Written request
Reproduce the lines between the one that contains "order: Apiales" and the one that contains "state / province: Sumatra", both included, without changing anything.

Source material
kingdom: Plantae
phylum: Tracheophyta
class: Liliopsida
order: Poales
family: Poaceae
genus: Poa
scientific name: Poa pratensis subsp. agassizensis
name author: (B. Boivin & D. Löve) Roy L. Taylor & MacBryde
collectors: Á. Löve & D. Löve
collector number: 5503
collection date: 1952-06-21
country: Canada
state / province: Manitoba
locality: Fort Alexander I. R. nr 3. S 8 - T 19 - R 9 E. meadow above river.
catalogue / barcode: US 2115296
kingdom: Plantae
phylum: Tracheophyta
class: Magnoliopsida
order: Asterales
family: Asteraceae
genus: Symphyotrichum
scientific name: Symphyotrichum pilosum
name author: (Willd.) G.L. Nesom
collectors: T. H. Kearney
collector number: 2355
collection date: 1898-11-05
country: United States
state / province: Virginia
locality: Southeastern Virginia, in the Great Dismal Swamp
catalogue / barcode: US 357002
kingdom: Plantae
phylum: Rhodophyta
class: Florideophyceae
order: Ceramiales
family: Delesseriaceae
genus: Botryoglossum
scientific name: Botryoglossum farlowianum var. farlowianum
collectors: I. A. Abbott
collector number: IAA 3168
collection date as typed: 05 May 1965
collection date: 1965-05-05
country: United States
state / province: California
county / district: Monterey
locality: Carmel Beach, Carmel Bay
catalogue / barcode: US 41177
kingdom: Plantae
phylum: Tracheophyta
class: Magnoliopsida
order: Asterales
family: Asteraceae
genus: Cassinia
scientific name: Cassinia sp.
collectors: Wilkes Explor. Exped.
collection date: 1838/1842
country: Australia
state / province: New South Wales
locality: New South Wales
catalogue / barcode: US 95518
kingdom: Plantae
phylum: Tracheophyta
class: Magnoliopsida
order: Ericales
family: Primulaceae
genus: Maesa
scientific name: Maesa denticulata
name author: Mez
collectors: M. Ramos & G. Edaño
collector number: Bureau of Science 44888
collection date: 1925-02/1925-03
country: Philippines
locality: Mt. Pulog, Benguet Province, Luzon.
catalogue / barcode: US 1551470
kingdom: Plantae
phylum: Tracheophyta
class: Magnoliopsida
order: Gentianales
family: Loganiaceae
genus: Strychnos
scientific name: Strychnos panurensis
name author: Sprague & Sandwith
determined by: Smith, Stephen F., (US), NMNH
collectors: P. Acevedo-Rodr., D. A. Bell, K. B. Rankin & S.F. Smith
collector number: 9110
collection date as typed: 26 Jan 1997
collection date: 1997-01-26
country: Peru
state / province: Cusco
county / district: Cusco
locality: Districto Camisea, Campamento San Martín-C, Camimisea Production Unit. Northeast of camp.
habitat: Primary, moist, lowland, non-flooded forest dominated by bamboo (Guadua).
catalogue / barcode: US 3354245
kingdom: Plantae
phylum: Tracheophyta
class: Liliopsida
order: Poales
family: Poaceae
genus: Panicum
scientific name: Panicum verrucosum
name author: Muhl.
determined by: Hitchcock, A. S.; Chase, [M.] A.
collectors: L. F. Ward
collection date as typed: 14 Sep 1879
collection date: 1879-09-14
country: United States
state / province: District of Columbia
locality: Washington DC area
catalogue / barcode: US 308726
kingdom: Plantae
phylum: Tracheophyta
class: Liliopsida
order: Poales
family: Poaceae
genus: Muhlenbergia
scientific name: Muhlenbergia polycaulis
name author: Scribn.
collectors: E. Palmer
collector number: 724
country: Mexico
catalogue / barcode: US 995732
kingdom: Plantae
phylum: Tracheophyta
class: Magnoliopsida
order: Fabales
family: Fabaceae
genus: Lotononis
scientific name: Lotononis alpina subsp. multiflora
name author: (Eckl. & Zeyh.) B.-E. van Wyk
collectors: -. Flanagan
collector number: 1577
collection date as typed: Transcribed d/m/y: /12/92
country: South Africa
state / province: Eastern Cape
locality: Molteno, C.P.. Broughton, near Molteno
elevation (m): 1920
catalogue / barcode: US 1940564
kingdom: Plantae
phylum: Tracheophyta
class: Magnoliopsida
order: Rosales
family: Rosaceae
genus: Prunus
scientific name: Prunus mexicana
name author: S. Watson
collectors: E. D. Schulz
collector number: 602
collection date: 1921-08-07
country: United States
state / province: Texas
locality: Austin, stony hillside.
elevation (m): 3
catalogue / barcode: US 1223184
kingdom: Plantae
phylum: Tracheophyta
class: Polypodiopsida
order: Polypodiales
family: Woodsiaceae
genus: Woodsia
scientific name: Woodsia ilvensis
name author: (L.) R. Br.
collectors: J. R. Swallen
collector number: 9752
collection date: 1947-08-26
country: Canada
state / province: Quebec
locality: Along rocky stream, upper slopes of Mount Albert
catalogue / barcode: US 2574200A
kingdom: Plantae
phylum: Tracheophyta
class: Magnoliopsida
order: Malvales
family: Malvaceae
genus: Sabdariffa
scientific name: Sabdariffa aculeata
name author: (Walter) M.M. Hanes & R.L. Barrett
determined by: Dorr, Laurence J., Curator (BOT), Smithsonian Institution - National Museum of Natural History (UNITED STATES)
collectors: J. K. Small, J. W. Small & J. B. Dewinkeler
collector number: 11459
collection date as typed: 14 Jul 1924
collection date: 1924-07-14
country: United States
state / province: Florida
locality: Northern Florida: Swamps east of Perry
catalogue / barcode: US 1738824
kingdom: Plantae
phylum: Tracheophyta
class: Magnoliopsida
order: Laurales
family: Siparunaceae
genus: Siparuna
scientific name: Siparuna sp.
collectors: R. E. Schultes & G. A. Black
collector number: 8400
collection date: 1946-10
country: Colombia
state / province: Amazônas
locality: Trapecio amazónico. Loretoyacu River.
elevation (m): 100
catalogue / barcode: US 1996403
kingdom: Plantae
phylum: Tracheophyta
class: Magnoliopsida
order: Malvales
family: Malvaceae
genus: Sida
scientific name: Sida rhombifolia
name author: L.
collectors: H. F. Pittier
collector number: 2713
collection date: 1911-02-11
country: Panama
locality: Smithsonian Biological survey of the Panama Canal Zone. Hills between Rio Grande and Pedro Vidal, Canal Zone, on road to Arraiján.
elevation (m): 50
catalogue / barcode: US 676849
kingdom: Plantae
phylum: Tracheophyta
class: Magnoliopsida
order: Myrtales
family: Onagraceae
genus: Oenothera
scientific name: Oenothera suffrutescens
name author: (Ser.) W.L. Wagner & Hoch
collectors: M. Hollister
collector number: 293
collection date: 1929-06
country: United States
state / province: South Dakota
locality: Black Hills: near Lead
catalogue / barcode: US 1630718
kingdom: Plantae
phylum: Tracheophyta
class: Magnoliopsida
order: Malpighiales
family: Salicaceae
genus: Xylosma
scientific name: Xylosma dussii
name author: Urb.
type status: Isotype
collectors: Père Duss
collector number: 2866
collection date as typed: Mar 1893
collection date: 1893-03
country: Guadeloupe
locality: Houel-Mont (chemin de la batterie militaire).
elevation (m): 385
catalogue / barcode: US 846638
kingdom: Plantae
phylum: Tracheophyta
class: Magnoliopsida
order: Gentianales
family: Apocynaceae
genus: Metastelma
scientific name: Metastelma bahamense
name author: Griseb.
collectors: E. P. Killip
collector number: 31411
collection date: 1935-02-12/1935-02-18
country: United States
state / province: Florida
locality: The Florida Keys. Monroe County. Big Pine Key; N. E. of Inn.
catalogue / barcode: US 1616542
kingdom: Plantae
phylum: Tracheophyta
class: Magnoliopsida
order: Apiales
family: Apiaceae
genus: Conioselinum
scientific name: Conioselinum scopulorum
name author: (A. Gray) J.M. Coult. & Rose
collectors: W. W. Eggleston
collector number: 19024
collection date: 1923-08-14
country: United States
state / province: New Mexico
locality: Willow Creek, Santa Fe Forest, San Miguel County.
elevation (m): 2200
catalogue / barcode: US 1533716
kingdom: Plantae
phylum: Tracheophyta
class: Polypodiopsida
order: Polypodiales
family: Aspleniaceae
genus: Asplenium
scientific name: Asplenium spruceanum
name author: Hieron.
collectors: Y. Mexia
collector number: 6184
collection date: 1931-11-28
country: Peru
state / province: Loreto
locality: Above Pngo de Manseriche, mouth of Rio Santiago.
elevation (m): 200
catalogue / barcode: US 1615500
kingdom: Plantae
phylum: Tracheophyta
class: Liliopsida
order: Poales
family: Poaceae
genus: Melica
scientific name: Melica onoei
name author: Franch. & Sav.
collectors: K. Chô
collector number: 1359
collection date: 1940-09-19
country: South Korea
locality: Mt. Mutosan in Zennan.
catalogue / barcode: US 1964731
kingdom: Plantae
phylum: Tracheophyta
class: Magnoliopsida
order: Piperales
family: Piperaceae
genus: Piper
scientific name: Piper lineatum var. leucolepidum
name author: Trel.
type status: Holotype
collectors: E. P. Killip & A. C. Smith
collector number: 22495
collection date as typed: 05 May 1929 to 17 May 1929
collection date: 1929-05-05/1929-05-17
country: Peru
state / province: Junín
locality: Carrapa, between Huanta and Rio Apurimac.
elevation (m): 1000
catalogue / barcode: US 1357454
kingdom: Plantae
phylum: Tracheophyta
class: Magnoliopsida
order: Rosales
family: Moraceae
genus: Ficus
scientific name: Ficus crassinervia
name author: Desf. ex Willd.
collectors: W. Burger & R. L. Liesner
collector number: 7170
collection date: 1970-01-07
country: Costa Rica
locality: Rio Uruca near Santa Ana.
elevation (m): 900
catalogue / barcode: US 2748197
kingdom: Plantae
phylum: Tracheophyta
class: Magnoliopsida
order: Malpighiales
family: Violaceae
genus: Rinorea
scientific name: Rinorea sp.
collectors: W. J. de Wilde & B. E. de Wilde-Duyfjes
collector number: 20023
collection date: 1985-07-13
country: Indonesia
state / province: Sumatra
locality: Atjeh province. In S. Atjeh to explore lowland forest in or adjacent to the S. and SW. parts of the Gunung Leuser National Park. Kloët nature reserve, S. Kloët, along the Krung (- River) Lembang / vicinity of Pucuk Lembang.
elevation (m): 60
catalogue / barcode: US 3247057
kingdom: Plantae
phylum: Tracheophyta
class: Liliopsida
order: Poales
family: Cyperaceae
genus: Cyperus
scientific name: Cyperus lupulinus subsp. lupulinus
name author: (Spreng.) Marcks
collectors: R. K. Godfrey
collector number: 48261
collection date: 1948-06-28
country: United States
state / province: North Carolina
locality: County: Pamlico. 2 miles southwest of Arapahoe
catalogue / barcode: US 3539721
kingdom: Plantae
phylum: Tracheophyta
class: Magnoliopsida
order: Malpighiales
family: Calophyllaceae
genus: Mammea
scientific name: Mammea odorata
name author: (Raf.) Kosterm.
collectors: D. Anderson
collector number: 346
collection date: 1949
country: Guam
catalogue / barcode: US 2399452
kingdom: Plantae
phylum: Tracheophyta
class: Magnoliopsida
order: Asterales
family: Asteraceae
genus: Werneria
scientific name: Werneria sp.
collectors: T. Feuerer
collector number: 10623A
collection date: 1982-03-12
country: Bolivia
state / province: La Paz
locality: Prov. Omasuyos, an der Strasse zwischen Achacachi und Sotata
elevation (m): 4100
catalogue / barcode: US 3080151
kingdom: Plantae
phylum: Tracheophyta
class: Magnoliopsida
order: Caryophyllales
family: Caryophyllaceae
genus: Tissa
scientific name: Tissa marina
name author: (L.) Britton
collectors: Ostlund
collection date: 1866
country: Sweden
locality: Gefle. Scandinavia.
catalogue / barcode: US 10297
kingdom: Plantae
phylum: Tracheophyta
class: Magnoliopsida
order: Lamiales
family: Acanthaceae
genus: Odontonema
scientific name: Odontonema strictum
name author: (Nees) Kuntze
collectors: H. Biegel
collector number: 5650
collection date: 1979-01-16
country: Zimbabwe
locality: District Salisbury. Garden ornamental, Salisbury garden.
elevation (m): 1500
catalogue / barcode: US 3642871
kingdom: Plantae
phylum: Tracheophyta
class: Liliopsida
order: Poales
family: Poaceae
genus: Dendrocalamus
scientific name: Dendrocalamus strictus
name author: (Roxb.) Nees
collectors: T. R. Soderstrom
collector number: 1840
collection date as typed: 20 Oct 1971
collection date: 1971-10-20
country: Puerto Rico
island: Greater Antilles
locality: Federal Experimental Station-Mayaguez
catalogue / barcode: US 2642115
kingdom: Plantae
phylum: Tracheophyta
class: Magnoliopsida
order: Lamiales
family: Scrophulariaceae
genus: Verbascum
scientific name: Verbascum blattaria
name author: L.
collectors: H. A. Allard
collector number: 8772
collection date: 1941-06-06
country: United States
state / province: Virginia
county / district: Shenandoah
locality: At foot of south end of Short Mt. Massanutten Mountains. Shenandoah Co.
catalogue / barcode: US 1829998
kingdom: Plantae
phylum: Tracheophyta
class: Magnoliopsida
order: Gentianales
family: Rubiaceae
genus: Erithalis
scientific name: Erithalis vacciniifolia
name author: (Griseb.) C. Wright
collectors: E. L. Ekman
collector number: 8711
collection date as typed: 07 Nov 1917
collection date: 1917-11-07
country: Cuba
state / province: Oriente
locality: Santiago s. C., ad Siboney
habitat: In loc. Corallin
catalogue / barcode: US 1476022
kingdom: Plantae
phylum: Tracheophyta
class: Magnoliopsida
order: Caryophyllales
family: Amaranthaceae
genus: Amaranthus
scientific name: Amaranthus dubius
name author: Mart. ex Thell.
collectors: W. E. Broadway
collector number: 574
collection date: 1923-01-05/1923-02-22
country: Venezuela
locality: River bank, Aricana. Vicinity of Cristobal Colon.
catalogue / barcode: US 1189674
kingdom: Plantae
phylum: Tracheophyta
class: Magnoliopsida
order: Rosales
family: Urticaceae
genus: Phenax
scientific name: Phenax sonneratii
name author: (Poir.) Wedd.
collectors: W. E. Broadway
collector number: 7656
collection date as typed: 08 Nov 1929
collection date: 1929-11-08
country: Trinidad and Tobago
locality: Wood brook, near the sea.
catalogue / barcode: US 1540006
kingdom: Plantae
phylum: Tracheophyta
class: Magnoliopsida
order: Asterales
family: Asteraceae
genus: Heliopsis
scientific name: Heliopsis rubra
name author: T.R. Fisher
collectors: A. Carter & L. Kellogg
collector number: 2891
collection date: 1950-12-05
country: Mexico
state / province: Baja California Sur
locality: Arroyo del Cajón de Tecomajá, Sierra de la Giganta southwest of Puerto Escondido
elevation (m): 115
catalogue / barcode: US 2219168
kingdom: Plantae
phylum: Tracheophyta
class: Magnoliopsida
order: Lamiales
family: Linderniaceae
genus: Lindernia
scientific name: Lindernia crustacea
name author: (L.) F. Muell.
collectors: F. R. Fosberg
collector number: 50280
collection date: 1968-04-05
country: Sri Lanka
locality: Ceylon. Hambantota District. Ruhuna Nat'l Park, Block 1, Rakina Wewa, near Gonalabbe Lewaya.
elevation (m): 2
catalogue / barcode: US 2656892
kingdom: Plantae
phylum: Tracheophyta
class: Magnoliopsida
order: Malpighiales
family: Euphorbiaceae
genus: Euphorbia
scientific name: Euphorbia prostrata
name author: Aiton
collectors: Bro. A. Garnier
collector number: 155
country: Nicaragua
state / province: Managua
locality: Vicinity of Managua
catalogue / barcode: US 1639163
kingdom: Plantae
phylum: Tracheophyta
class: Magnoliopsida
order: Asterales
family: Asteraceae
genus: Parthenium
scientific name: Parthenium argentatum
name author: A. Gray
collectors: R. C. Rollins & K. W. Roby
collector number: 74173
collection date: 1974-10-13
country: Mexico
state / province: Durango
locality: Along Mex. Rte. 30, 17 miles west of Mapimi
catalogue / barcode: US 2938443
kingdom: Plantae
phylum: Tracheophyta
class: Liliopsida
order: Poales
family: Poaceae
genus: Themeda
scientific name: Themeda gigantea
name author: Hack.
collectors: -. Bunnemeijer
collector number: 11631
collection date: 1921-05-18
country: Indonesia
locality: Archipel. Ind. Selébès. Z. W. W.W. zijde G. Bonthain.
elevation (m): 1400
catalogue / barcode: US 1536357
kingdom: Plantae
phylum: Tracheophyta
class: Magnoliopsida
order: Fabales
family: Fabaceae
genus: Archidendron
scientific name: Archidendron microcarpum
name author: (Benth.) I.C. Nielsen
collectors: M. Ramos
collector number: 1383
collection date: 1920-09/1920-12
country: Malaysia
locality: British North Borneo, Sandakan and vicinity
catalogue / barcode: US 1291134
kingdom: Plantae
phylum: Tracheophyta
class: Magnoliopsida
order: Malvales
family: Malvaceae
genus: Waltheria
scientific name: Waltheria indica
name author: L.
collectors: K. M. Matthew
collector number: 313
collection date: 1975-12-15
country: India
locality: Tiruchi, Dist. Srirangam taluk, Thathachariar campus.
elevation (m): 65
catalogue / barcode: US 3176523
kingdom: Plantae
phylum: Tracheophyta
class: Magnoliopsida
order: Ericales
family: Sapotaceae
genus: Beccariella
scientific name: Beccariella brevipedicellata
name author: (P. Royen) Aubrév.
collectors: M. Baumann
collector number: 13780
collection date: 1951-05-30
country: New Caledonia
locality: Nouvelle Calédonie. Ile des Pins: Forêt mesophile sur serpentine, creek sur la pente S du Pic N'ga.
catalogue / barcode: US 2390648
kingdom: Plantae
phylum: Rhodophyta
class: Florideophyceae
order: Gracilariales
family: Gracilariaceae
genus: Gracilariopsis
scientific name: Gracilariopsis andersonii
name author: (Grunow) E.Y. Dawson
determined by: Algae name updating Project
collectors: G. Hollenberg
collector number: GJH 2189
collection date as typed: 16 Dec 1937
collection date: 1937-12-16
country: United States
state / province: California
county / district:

Written solution
order: Apiales
family: Apiaceae
genus: Conioselinum
scientific name: Conioselinum scopulorum
name author: (A. Gray) J.M. Coult. & Rose
collectors: W. W. Eggleston
collector number: 19024
collection date: 1923-08-14
country: United States
state / province: New Mexico
locality: Willow Creek, Santa Fe Forest, San Miguel County.
elevation (m): 2200
catalogue / barcode: US 1533716
kingdom: Plantae
phylum: Tracheophyta
class: Polypodiopsida
order: Polypodiales
family: Aspleniaceae
genus: Asplenium
scientific name: Asplenium spruceanum
name author: Hieron.
collectors: Y. Mexia
collector number: 6184
collection date: 1931-11-28
country: Peru
state / province: Loreto
locality: Above Pngo de Manseriche, mouth of Rio Santiago.
elevation (m): 200
catalogue / barcode: US 1615500
kingdom: Plantae
phylum: Tracheophyta
class: Liliopsida
order: Poales
family: Poaceae
genus: Melica
scientific name: Melica onoei
name author: Franch. & Sav.
collectors: K. Chô
collector number: 1359
collection date: 1940-09-19
country: South Korea
locality: Mt. Mutosan in Zennan.
catalogue / barcode: US 1964731
kingdom: Plantae
phylum: Tracheophyta
class: Magnoliopsida
order: Piperales
family: Piperaceae
genus: Piper
scientific name: Piper lineatum var. leucolepidum
name author: Trel.
type status: Holotype
collectors: E. P. Killip & A. C. Smith
collector number: 22495
collection date as typed: 05 May 1929 to 17 May 1929
collection date: 1929-05-05/1929-05-17
country: Peru
state / province: Junín
locality: Carrapa, between Huanta and Rio Apurimac.
elevation (m): 1000
catalogue / barcode: US 1357454
kingdom: Plantae
phylum: Tracheophyta
class: Magnoliopsida
order: Rosales
family: Moraceae
genus: Ficus
scientific name: Ficus crassinervia
name author: Desf. ex Willd.
collectors: W. Burger & R. L. Liesner
collector number: 7170
collection date: 1970-01-07
country: Costa Rica
locality: Rio Uruca near Santa Ana.
elevation (m): 900
catalogue / barcode: US 2748197
kingdom: Plantae
phylum: Tracheophyta
class: Magnoliopsida
order: Malpighiales
family: Violaceae
genus: Rinorea
scientific name: Rinorea sp.
collectors: W. J. de Wilde & B. E. de Wilde-Duyfjes
collector number: 20023
collection date: 1985-07-13
country: Indonesia
state / province: Sumatra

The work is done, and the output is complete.